Problems and tasks:
A: Decide whether each statement below agrees with the article on owls and rodent control. Answer yes or no for each, and quote the words of the article that settle it.
(i) Owls are more often heard than seen.
(ii) A family of barn owls can consume 3,000 rodents in one year.
(iii) Barn owls in Marin breed only once a year.
B: Answer these questions using the article on owls and rodent control.
(i) Which three pests does the opening of the article name?
(ii) The Hungry Owl Project is a partnership with what organization?
(iii) What do owls use for tearing flesh?
C: Go on with the article on owls and rodent control, starting after its last sentence.

[Quoted passage — start]

Encourage owls to keep your rodent problems in check

  • Nanette Londeree
  • Got problems with rats, mice or gophers? Interested in environmentally friendly methods to help reduce these pests? It’s easy — support your local owls and encourage them to hang around. These ethereal birds of the night that you’re more likely to hear than see, can be a boost to an overall approach at controlling unwanted rodents.

    With their large heads and forward-facing eyes, owls are easily recognizable. Exceptional vision coupled with acute hearing and the ability to fly silently, these raptors have feet equipped with piercing talons and hooked beaks for tearing flesh that make them formidable and efficient predators. According to the Marin-based Hungry Owl Project (HOP), a partnership with WildCare in San Rafael, a family of barn owls can consume 3,000 rodents in a four month breeding cycle and can often breed twice a year in Marin. That’s a lot of natural pest control.

[Quoted passage — finish]
[Dataset extract — start]

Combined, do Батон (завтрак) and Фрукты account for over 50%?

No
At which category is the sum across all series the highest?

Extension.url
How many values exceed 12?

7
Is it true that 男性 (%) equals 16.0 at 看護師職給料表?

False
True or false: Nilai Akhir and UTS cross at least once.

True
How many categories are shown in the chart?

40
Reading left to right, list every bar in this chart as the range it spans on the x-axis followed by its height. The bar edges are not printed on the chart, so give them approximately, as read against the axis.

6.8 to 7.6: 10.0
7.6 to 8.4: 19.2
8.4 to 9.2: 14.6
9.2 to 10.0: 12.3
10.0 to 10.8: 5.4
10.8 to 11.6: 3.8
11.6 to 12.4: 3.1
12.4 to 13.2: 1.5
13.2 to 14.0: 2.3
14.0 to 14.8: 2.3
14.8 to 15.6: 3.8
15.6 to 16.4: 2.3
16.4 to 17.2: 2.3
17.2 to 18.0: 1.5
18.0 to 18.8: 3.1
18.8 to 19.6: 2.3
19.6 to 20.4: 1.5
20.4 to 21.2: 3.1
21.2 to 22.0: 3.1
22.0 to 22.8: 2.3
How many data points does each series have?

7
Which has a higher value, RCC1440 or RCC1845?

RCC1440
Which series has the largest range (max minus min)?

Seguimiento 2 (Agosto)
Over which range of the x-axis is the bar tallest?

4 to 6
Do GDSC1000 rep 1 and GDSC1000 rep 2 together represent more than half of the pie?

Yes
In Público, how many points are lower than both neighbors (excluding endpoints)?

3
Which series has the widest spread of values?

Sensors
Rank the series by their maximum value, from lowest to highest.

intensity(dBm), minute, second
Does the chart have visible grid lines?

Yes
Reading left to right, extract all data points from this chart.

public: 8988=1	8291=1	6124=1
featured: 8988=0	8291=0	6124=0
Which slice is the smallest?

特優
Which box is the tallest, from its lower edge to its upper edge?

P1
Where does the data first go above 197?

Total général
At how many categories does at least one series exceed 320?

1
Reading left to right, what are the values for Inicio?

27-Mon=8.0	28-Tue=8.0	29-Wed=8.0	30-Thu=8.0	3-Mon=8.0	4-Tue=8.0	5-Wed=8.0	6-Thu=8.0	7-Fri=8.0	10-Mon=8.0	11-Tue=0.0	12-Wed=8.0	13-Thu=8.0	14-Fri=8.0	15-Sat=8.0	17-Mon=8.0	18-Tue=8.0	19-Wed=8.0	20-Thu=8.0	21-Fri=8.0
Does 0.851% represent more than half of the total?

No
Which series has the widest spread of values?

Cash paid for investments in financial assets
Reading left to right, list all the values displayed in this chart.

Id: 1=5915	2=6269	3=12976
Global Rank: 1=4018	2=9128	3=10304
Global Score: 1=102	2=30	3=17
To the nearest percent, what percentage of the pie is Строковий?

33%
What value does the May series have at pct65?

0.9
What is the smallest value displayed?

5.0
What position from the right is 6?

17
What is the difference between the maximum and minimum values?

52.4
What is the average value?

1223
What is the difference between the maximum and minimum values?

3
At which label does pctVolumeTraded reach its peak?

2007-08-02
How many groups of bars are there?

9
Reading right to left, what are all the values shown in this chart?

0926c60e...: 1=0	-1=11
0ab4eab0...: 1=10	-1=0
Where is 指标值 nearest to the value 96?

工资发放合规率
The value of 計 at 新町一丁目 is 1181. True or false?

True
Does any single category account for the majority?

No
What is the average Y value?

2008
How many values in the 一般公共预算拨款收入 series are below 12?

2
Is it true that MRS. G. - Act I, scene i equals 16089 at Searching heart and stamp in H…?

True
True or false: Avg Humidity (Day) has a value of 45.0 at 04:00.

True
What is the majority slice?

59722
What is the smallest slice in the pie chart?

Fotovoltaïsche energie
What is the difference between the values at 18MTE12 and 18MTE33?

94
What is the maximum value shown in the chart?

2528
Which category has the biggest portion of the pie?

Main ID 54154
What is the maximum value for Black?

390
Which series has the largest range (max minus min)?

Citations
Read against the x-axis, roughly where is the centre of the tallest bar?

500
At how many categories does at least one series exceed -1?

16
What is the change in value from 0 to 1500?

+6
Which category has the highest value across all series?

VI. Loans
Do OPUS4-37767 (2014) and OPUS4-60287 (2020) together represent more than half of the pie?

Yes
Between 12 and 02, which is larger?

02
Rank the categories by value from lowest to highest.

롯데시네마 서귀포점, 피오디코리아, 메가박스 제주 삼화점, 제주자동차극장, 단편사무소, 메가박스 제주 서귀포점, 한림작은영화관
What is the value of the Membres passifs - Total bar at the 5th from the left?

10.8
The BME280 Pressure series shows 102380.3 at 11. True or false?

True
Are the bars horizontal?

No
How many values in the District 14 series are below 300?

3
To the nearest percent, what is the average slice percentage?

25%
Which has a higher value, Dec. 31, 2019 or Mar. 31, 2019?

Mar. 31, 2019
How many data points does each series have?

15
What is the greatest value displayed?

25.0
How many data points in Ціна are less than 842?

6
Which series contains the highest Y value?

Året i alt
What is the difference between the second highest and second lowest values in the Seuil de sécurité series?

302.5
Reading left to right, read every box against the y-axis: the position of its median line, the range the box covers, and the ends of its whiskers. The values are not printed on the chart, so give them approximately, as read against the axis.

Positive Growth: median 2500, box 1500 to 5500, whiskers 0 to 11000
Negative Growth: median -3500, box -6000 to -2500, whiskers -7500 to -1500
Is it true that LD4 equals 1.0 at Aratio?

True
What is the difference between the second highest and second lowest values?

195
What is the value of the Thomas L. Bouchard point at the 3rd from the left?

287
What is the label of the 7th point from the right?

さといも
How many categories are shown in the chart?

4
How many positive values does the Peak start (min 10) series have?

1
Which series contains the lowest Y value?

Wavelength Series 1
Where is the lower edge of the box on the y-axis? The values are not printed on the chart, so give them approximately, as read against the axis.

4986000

[Dataset extract — finish]

Outputs in order:
A:
(i) Yes: "that you’re more likely to hear than see"
(ii) No: "3,000 rodents in a four month breeding cycle"
(iii) No: "can often breed twice a year in Marin"

B:
(i) Rats, mice and gophers.
(ii) WildCare in San Rafael.
(iii) Hooked beaks.

C:
    Owls common in Marin are the barn owl, the great horned owl and the western screech owl. The medium-sized barn owl has a pale heart-shaped face, white underbody and long legs. Their soft plumage helps muffle the sound of their feathers when flying, ensuring a silent approach when honing-in on their quarry. Their rather eerie vocalizations include screeching, hissing and sometimes a bloodcurdling scream.

    The great horned owl gets its name from the tufts of feathers on the head. This large, powerful bird is mostly nocturnal, usually beginning to hunt at dusk, seeking out a wide array of prey, some even larger than itself. In addition to rodents, it will consume rabbits, house cats, other small birds and skunks (it doesn’t have much of a sense of smell). Their call is a deep, stuttering series of four to five hoots.

    Small and fluffy, the western screech owl’s plumage serves as an effective camouflage when resting in a tree. The strictly nocturnal hunter starts to forage about 45 minutes after sundown and return to roosts 30 minutes before sunrise. Surprisingly, screech owls don’t screech at all; they have a soft, descending hoot similar to that of the great horned owl.

    Major risks to the owl population are poison baits that kill unwanted rodents (primarily rats and mice). They contain anticoagulants that can purportedly kill a rodent “after a single feeding,” though it may actually take four to seven days for the rodent to die. During that time, the rodent can consume more bait, increasing the level of toxin in their bodies that subsequently gets ingested by any predator that eats the tainted animal.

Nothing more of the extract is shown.